Floyd found Deacon Bains in the barnyard mending a whiffletree, and grunted, “Say, Cousin Barney, I’m kind of worried
about Lulu.”

“Oh, guess she’s in love with this new preacher. Can’t tell; they might get hitched.”

“Yeh, but is Brother Gantry in love with her? Somehow I don’t like that fella.”

“Rats, you don’t appreciate preachers. You never was in a real state of grace. Never did get reborn of the spirit
proper.”

“Like hell I didn’t! Got just as reborn as you did! Preachers are all right, most of ’em. But this fella Gantry—Say, here
‘long about two months ago I seen him and Lulu walking down the brick schoolhouse road, and they was hugging and kissing
like all get-out, and he was calling her Sweetheart.”

“Heh? Sure it was them?”

“Dead certain. I was, uh—Well, fact is, another fella and me—”

“Who was she?”

“Now that don’t make no difference. Anyway, we was sitting right under the big maple this side of the schoolhouse, in the
shade, but it was bright moonlight and Lulu and this preacher come by, near’s I am to you, prett’ near. Well, thinks I,
guess they’re going to get engaged. Then I hung around the church, once-twice after meeting, and one time I kinda peeked in
the window and I seen ’em right there in the front pew, hugging like they sure ought to get married whether or no. I didn’t
say anything—wanted to wait and see if he’d marry her. Now it ain’t any of my business, Barney, but you know I always liked
Lulu, and strikes me we ought to know if this Bible-walloper is going to play straight with her.”

“Guess maybe that’s right. I’ll have a talk with her.”

Bains had never been very observant of his daughter, but Floyd Naylor was not a liar, and it was with sharpened eyes that
the deacon stumped into the house and found her standing by the churn, her arms hanging limp.
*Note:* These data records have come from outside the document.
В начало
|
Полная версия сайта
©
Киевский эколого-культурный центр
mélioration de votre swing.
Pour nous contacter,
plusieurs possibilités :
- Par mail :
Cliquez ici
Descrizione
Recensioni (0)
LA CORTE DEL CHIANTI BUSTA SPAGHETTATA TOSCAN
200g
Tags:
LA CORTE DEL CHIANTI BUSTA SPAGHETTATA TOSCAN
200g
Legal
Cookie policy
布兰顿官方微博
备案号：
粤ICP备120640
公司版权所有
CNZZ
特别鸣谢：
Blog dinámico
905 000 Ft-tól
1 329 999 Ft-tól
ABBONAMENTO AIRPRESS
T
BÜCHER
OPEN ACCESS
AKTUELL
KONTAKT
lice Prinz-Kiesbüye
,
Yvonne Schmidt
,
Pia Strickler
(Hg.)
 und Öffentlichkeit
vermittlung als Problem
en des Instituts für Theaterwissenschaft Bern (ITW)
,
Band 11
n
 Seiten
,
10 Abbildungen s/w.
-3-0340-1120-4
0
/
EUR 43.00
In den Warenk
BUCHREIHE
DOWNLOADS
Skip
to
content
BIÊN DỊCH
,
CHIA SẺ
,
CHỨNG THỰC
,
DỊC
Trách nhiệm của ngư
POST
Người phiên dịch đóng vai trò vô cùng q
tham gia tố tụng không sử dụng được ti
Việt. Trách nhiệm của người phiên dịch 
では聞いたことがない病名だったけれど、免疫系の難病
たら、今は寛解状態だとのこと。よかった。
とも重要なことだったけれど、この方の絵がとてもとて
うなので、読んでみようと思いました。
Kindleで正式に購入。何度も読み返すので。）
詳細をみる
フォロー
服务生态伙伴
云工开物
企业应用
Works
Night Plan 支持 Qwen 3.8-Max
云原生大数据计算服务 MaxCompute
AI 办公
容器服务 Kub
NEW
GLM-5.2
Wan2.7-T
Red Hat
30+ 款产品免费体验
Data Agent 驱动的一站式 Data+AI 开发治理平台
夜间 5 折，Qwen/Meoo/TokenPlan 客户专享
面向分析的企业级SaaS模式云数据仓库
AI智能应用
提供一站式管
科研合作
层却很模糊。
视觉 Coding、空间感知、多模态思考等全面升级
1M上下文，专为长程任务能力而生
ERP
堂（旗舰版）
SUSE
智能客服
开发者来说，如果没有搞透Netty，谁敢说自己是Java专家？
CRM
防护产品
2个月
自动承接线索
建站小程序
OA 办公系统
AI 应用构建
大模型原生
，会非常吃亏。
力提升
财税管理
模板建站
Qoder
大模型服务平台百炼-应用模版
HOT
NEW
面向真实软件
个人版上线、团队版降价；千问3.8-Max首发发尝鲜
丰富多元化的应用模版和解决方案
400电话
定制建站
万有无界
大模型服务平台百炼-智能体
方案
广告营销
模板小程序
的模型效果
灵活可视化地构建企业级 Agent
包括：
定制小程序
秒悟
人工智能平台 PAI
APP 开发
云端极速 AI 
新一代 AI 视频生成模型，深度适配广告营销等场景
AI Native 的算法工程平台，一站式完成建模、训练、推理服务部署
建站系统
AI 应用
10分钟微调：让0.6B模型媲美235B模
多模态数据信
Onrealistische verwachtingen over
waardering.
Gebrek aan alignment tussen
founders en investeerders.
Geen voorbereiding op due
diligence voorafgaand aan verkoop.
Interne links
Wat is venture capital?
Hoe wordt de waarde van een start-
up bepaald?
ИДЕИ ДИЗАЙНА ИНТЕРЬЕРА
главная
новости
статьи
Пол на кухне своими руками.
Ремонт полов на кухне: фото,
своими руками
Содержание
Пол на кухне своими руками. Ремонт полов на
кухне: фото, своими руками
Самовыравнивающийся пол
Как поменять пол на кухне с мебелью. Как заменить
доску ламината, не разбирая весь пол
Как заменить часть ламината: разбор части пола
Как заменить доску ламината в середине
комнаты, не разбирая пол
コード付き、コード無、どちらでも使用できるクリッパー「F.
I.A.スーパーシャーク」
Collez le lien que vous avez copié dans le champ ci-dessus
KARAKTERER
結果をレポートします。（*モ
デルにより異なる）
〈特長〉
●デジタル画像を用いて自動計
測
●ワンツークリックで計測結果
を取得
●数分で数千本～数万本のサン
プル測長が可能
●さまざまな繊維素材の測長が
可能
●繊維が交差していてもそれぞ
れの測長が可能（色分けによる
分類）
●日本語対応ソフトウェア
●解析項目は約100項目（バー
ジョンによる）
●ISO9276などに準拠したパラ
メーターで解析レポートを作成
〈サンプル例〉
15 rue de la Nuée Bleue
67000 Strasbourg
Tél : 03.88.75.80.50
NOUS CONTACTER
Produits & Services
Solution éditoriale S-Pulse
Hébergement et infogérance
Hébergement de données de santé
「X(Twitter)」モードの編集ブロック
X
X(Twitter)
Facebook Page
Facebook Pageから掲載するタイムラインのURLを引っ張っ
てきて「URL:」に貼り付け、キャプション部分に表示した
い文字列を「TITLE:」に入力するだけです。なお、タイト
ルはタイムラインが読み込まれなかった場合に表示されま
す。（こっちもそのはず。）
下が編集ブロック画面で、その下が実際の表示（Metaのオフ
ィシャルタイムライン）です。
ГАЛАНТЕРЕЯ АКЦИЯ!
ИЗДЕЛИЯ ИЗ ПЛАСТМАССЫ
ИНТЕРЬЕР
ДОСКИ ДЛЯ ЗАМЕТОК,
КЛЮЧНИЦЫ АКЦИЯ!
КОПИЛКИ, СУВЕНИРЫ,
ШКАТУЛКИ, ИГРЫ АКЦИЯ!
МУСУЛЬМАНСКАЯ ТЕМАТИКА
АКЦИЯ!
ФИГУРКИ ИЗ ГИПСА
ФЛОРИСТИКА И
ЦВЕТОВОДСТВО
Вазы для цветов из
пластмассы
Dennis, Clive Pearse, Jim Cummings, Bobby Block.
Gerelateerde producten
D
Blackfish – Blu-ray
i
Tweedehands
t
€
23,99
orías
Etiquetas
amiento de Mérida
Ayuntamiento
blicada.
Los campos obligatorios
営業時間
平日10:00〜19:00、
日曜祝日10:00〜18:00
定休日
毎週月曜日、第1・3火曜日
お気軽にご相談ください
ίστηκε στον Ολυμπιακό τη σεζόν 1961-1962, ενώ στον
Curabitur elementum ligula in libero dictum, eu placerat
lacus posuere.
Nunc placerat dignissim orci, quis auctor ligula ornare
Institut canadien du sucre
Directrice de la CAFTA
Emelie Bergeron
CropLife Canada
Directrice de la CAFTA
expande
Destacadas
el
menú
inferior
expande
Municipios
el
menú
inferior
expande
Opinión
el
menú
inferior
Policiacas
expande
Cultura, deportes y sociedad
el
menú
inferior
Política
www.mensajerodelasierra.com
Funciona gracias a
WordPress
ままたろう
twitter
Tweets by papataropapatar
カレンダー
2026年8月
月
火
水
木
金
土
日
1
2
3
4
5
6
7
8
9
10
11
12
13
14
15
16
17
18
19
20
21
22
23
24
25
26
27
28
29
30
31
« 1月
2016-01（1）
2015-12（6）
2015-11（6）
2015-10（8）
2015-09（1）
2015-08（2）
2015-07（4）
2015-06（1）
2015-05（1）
“Say, uh, say, uh, Lu, how’s things going with you and Brother Gantry?”

“Why, what do you mean?”

“You two engaged? Going to be engaged? He going to marry you?”

“Of course not.”

“Been making love to you, ain’t he?”

“Oh, never!”

“Never hugged you or kissed you?”

“Never!”

“How far’d he go?”

“Oh, he didn’t!”

“Why you been looking so kind of peeked lately?”

“Oh, I just don’t feel very well. Oh, I feel fine. It’s just the spring coming on, I guess—” She dropped to the floor
and, with her head against the churn, her thin fingers beating an hysterical tattoo on the floor, she choked with
weeping.

“There, there, Lu! Your dad’ll do something about it.”

Floyd was waiting in the farmyard.

There were, in those parts and those days, not infrequent ceremonies known as “shotgun weddings.”